Starlink is building direct-to-cell capability with thousands of satellites already in orbit and a profitable launch business subsidising everything. Dilution from capital raises is unavoidable at current loss levels.
| Year | Revenue | Scenario | P/S at $26B |
|---|---|---|---|
| FY2025 | $70.9M | Hardware and milestones | 367x |
| FY2026 | ~$200-400M | Initial commercial | ~65-130x |
| FY2027 | ~$830M | Constellation partial | ~31x |
| FY2028 | ~$2.54B | Scale commercial | ~10x |
Technology validated, model elegant, partner roster serious. At $90 you are paying for perfect execution in a business that has not demonstrated it yet. Entry at $50-60 with 20+ satellites in orbit dramatically improves the risk/reward profile.
Electron proves Rocket Lab can build, launch, and operate reliably at scale. Neutron, targeting its first launch in Q4 2026, would open the medium launch market currently owned by SpaceX's Falcon 9. The $816M SDA satellite contract confirms Rocket Lab is a prime contractor, not just a launch vendor. The new $190M HASTE hypersonic contract pushes total backlog above $2B. If Neutron flies successfully, the total addressable market roughly doubles.
Rocket Lab announced a $1B equity offering in late March 2026, causing an initial 10-11% drop before partial recovery. Dilutive in the short term, but the capital funds Neutron development and space power ambitions. Clear Street initiated coverage at Buy immediately following the offering.
SpaceX competes in every segment Rocket Lab operates in and has vastly more capital. The first-stage tank test failure pushed Neutron from Q1 to Q4 2026. Any further slip is a meaningful downside event at current valuation levels.
Our highest-conviction Futurist Bet. The business today generates real revenue, real backlog, and expanding margins. Neutron is the call option sitting on top of an already-valuable company. We own this with conviction and add on launch-related dips.

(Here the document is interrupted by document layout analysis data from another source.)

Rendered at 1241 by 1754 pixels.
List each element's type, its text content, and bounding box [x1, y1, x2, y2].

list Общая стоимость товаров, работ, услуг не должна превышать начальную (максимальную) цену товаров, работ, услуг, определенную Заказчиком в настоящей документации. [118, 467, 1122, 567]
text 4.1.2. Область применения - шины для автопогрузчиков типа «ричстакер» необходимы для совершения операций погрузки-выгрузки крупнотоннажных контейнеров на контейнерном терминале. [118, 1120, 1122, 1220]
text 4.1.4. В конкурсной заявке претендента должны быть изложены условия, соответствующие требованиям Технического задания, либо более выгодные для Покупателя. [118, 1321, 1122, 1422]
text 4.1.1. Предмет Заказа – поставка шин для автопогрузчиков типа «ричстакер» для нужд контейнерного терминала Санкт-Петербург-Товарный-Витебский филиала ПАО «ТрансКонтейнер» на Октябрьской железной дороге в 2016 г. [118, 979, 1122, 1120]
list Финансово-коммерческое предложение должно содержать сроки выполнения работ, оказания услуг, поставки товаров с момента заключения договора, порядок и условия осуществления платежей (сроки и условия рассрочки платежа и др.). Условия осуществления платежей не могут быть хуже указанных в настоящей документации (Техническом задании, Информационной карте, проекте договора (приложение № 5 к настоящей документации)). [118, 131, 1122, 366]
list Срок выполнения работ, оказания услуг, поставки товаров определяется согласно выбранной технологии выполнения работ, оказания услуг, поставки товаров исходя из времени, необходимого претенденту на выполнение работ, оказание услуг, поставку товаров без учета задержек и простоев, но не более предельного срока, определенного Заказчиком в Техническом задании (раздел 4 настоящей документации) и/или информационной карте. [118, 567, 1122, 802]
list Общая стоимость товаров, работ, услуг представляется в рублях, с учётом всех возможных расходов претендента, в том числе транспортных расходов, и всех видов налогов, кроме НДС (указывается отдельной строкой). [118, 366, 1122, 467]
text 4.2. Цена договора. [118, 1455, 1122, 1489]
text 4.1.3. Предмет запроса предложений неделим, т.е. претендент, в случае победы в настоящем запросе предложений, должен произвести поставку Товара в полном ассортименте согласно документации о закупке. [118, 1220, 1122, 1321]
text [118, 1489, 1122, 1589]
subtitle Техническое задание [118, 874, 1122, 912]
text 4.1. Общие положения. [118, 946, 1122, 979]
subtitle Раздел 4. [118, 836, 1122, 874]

The DOE signed its Nuclear Safety Design Agreement for the Aurora powerhouse at Idaho National Laboratory on March 18, 2026, formalising the construction pathway. Oklo's Atomic Alchemy subsidiary also received its first NRC-issued license for isotope handling, which is the company's first revenue-generating authorisation. Pre-construction and site characterisation have begun for the Meta 1.2 GW campus in Ohio. Customer pipeline grew 200% to 2.1 GW since listing.

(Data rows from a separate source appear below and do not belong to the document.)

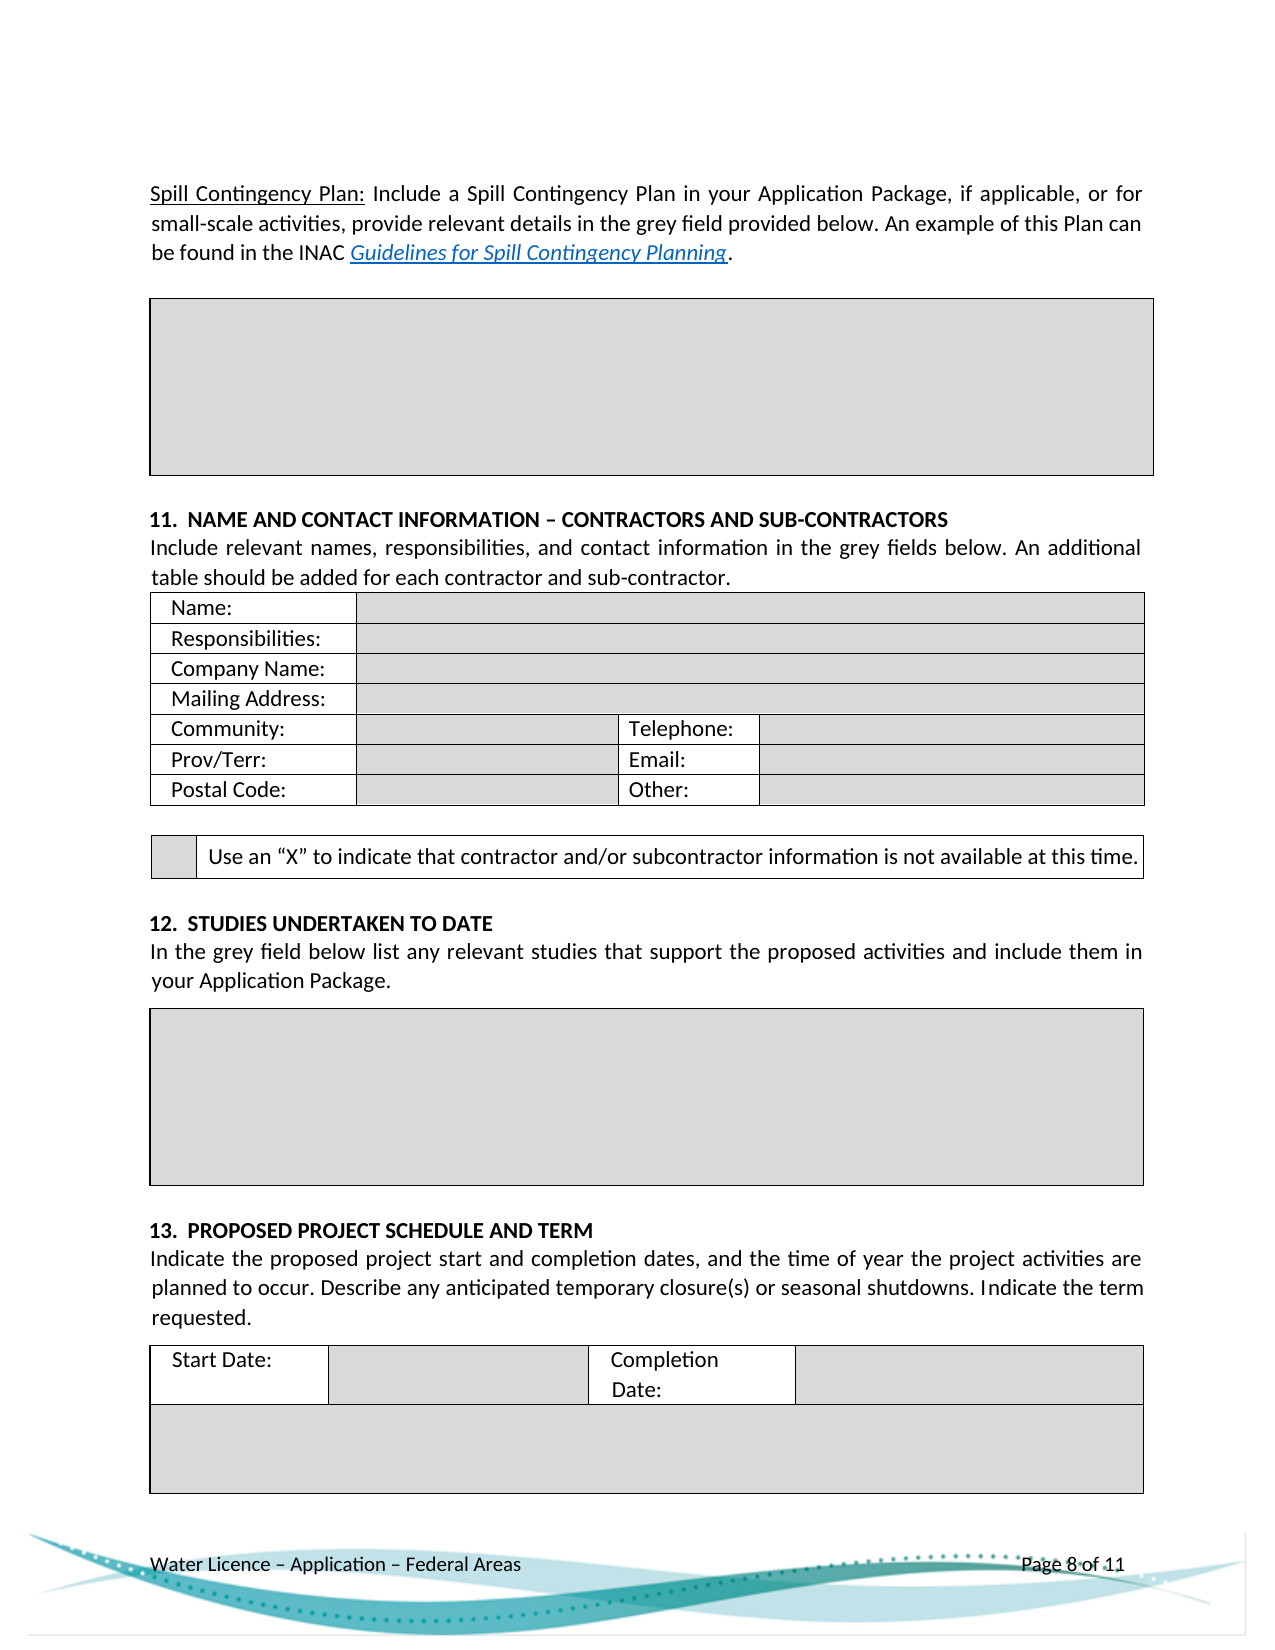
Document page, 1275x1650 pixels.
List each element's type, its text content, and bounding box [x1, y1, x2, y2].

table_header Name: [151, 593, 356, 623]
table_header Completion Date: [589, 1346, 795, 1404]
table_header [152, 836, 196, 878]
table_header Start Date: [151, 1346, 328, 1404]
table_cell Telephone: [619, 715, 759, 744]
table_cell [357, 684, 1144, 713]
table_header [796, 1346, 1143, 1404]
table_cell [357, 775, 618, 804]
table_header [151, 299, 1153, 475]
table_cell [760, 745, 1144, 774]
subtitle NAME AND CONTACT INFORMATION – CONTRACTORS AND SUB-CONTRACTORS [148, 505, 1144, 533]
table_cell Company Name: [151, 654, 356, 683]
table_header [151, 1009, 1143, 1185]
table_cell Responsibilities: [151, 624, 356, 653]
subtitle STUDIES UNDERTAKEN TO DATE [148, 909, 1144, 937]
picture [27, 1533, 1247, 1637]
text In the grey field below list any relevant studies that support the proposed activities and include them in your Application Package. [150, 937, 1144, 994]
table_header [357, 593, 1144, 623]
table_cell [760, 775, 1144, 804]
table_cell [760, 715, 1144, 744]
text Include relevant names, responsibilities, and contact information in the grey fields below. An additional table should be added for each contractor and sub-contractor. [150, 533, 1144, 591]
table_cell Mailing Address: [151, 684, 356, 713]
table_cell Other: [619, 775, 759, 804]
table_cell [357, 624, 1144, 653]
table_header [329, 1346, 588, 1404]
text Spill Contingency Plan: Include a Spill Contingency Plan in your Application Package, if applicable, or for small-scale activities, provide relevant details in the grey field provided below. An example of this Plan can be found in the INAC Guidelines for Spill Contingency Planning. [150, 179, 1144, 266]
table_header Use an “X” to indicate that contractor and/or subcontractor information is not available at this time. [197, 836, 1143, 878]
table_cell [357, 715, 618, 744]
table_cell Prov/Terr: [151, 745, 356, 774]
text Indicate the proposed project start and completion dates, and the time of year the project activities are planned to occur. Describe any anticipated temporary closure(s) or seasonal shutdowns. Indicate the term requested. [150, 1244, 1144, 1331]
table_cell [357, 654, 1144, 683]
table_cell Postal Code: [151, 775, 356, 804]
table_cell [151, 1405, 1143, 1493]
table_cell Email: [619, 745, 759, 774]
table_cell Community: [151, 715, 356, 744]
table_cell [357, 745, 618, 774]
subtitle PROPOSED PROJECT SCHEDULE AND TERM [148, 1216, 1144, 1244]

Zero revenue. Net loss of $105M for 2025. NuScale and BWX are ahead on commercialisation, with NuScale already generating $8.2M per quarter from consulting. The regulatory path, while accelerating, is still complex. At a $10B market cap with no revenue, this is an entirely forward-looking bet.
The DOE construction agreement and first NRC license are genuine milestones, not press releases. Still strictly a small, defined position, but the regulatory roadmap is moving faster than skeptics expected.
Intuitive Machines is building the infrastructure of the commercial Moon economy before the commercial Moon economy exists, with NASA and DoD paying for it along the way. The NSNS contract alone, worth up to $4.82B through 2034, provides a durable revenue floor. Today's $180.4M CLPS-5 contract is the fifth such award and the first requiring the larger Nova-D lander, validating the company's expanding capabilities. The LTV contract, potentially worth up to $4.6B, is expected in Q1-Q2 2026.
Two consecutive hard Moon landings raise real questions about landing system reliability. The 2026 guidance of $900M-$1B is a fourfold jump that requires the $800M Lanteris acquisition to integrate cleanly while multiple large government contracts convert on time. Any single programme cancellation could materially damage the revenue profile.
Today's NASA contract validates ongoing mission confidence. The NSNS anchor, the Lanteris acquisition, and the growing contract pipeline create a credible path to a diversified space infrastructure business. IM-3's lunar landing is the single most important near-term re-rating event. A clean landing restores the reliability narrative.